July 4, 2019
Lately, I have been doing some side projects for a friend’s small business (about 40 PCs across 3 locations). The goal was to get them switched over from an old Windows 2008 R2 domain to a domain-less Azure AD environment running on Windows 10 and utilizing Microsoft 365 Business. Every now and then I am faced with a challenge on how to do something that is so easy to do in a domain environment, like create a network share and grant users access. My Internet searches came up empty, so I put on my thinking cap and started testing different options.
Now before someone starts leaving angry comments below saying just use OneDrive for Business, yes – I am all in favor of this approach. However, there still is the need to have certain file shares, even if to pull files off from a network location so they can be then stored in a user’s OneDrive. The issue I was dealing with was recovering a large amount of data and it made sense to put it on a network share for end users to pull.
Most of you are probably familiar with the method of creating a share in Explorer. So let’s give this a shot – in this example I am trying to create a share called MyShare and configure it so that my AAD credentials have access to it. Under Advanced Sharing, I am going to create a share just using the same name of the folder – MyShare:
Clicking on Permissions, I am then going to try and my AAD credentials and this is where the problems begin. Attempting to add a new user (the default is Everyone), I can see that the object type is already configured for User, Groups, or Built-in security principals – Great!

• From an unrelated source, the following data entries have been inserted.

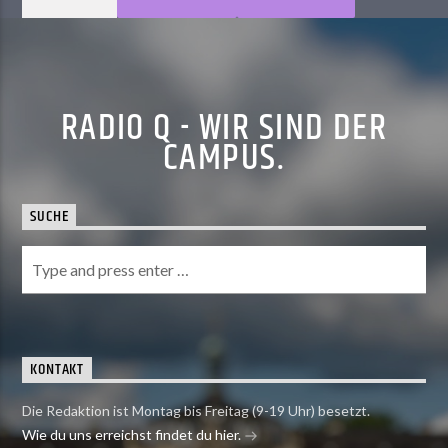
RADIO Q - WIR SIND DER
CAMPUS.
SUCHE
KONTAKT
Die Redaktion ist Montag bis Freitag (9-19 Uhr) besetzt.
Wie du uns erreichst findet du hier.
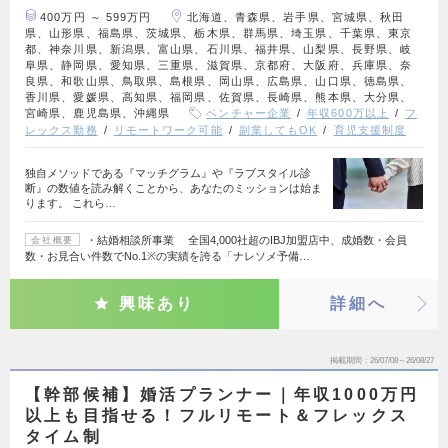
400万円 ～ 599万円
北海道、青森県、岩手県、宮城県、秋田
県、山形県、福島県、茨城県、栃木県、群馬県、埼玉県、千葉県、東京
都、神奈川県、新潟県、富山県、石川県、福井県、山梨県、長野県、岐
阜県、静岡県、愛知県、三重県、滋賀県、京都府、大阪府、兵庫県、奈
良県、和歌山県、鳥取県、島根県、岡山県、広島県、山口県、徳島県、
香川県、愛媛県、高知県、福岡県、佐賀県、長崎県、熊本県、大分県、
宮崎県、鹿児島県、沖縄県
ベンチャー企業
年収600万以上
フ
レックス勤務
リモートワーク可能
副業してもOK
育児支援制度
独自メソッドである『マッチグラム』や『ラブスタイル診
断』の数値を読み解くことから、あなたのミッションは始ま
ります。 これら…
・結婚相談所事業 全国4,000社超のIBJ加盟店中、成婚数・会員
会社概要
数・お見合い件数でNo.1※の実績を誇る「ナレソメ予備…
興味あり
詳細へ
掲載期間
26/07/08～26/08/27
【幹部候補】婚活プランナー｜年収1000万円
以上も目指せる！フルリモート＆フレックス
タイム制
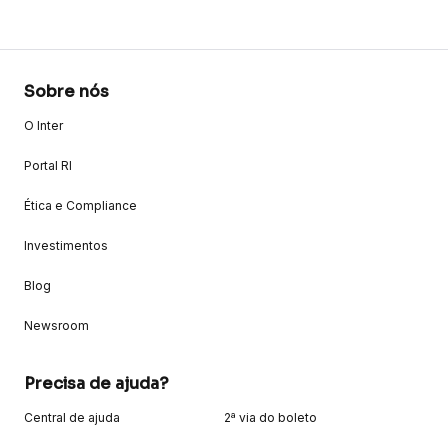
Sobre nós
O Inter
Portal RI
Ética e Compliance
Investimentos
Blog
Newsroom
Precisa de ajuda?
Central de ajuda
2ª via do boleto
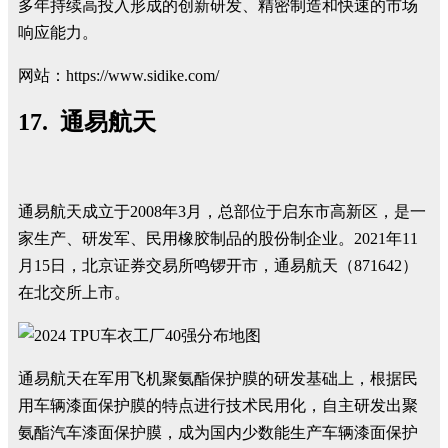
多年持续高投入形成的创新研发、精密制造和快速的市场
响应能力。
网站：https://www.sidike.com/
17. 通易航天
通易航天成立于2008年3月，总部位于启东市高新区，是一
家生产、研发军、民用橡胶制品的股份制企业。2021年11
月15日，北京证券交易所鸣锣开市，通易航天（871642）
在北交所上市。
通易航天在军用飞机聚氨酯保护膜的研发基础上，根据民
用车辆漆面保护膜的特点进行技术民用化，自主研发出聚
氨酯汽车漆面保护膜，成为国内少数能生产车辆漆面保护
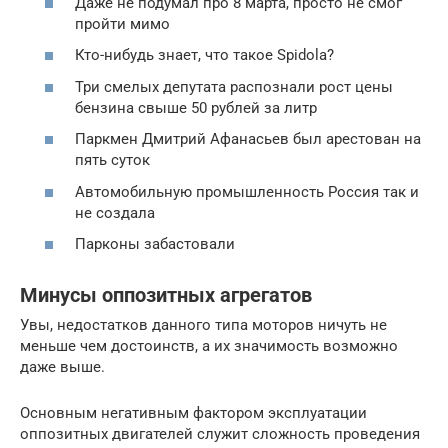
Даже не подумал про 8 марта, просто не смог
пройти мимо
Кто-нибудь знает, что такое Spidola?
Три смелых депутата распознали рост цены
бензина свыше 50 рублей за литр
Паркмен Дмитрий Афанасьев был арестован на
пять суток
Автомобильную промышленность Россия так и
не создала
Парконы забастовали
Минусы оппозитных агрегатов
Увы, недостатков данного типа моторов ничуть не
меньше чем достоинств, а их значимость возможно
даже выше.
Основным негативным фактором эксплуатации
оппозитных двигателей служит сложность проведения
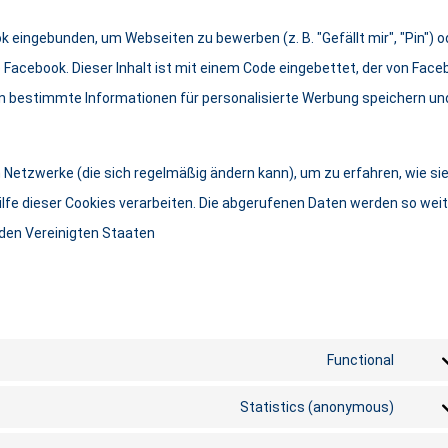
 eingebunden, um Webseiten zu bewerben (z. B. "Gefällt mir", "Pin") o
ie Facebook. Dieser Inhalt ist mit einem Code eingebettet, der von Fac
en bestimmte Informationen für personalisierte Werbung speichern un
n Netzwerke (die sich regelmäßig ändern kann), um zu erfahren, wie si
ilfe dieser Cookies verarbeiten. Die abgerufenen Daten werden so weit
 den Vereinigten Staaten
Functional
Statistics (anonymous)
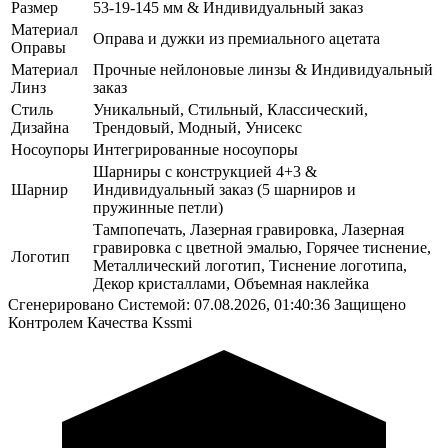
Размер
53-19-145 мм & Индивидуальный заказ
Материал
Оправа и дужки из премиального ацетата
Оправы
Материал
Прочные нейлоновые линзы & Индивидуальный
Линз
заказ
Стиль
Уникальный, Стильный, Классический,
Дизайна
Трендовый, Модный, Унисекс
Носоупоры
Интегрированные носоупоры
Шарниры с конструкцией 4+3 &
Шарнир
Индивидуальный заказ (5 шарниров и
пружинные петли)
Тампопечать, Лазерная гравировка, Лазерная
гравировка с цветной эмалью, Горячее тиснение,
Логотип
Металлический логотип, Тиснение логотипа,
Декор кристаллами, Объемная наклейка
Сгенерировано Системой: 07.08.2026, 01:40:36
Защищено
Контролем Качества Kssmi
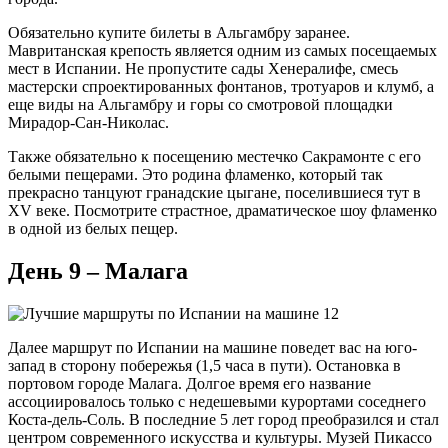
Обязательно купите билеты в Альгамбру заранее.
Мавританская крепость является одним из самых посещаемых
мест в Испании. Не пропустите сады Хенералифе, смесь
мастерски спроектированных фонтанов, тротуаров и клумб, а
еще виды на Альгамбру и горы со смотровой площадки
Мирадор-Сан-Николас.
Также обязательно к посещению местечко Сакрамонте с его
белыми пещерами. Это родина фламенко, который так
прекрасно танцуют гранадские цыгане, поселившиеся тут в
XV веке. Посмотрите страстное, драматическое шоу фламенко
в одной из белых пещер.
День 9 – Малага
Далее маршрут по Испании на машине поведет вас на юго-
запад в сторону побережья (1,5 часа в пути). Остановка в
портовом городе Малага. Долгое время его название
ассоциировалось только с недешевыми курортами соседнего
Коста-дель-Соль. В последние 5 лет город преобразился и стал
центром современного искусства и культуры. Музей Пикассо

Clicking on Locations is where we start to see an issue – the only choice is the local machine:
Alright, well maybe the system is smart enough to know that it is AAD joined and we can just enter the AAD credentials. Let’s start with the email, after all, this is what we use to sign on to the system. Nope, it has no idea about my AAD credentials:
Maybe if we put AzureAD in front of the email account. Nope, it does not understand that either:
Let’s see if we can do this with PowerShell instead. Go ahead and create the share with the default permissions (we will adjust those later) and open an elevated PowerShell. Start off by running the following command to verify that the share you just created exists:
Now, let’s try adding my account with the AzureAD prefix first using the following command:
Grant-SmbShareAccess -Name MyShare -AccountName “AzureAD\firstname.lastname@example.org” -AccessRight Full
We see that it was able to add it successfully. Now let’s look at the share permissions back in Explorer:
And just like the PowerShell command result showed, it added my Azure AD account to the share permissions with full control (feel free to remove Everyone from either PowerShell or the UI).
Now I can access the share from another AAD joined machine that I am signed on to with my AAD credentials.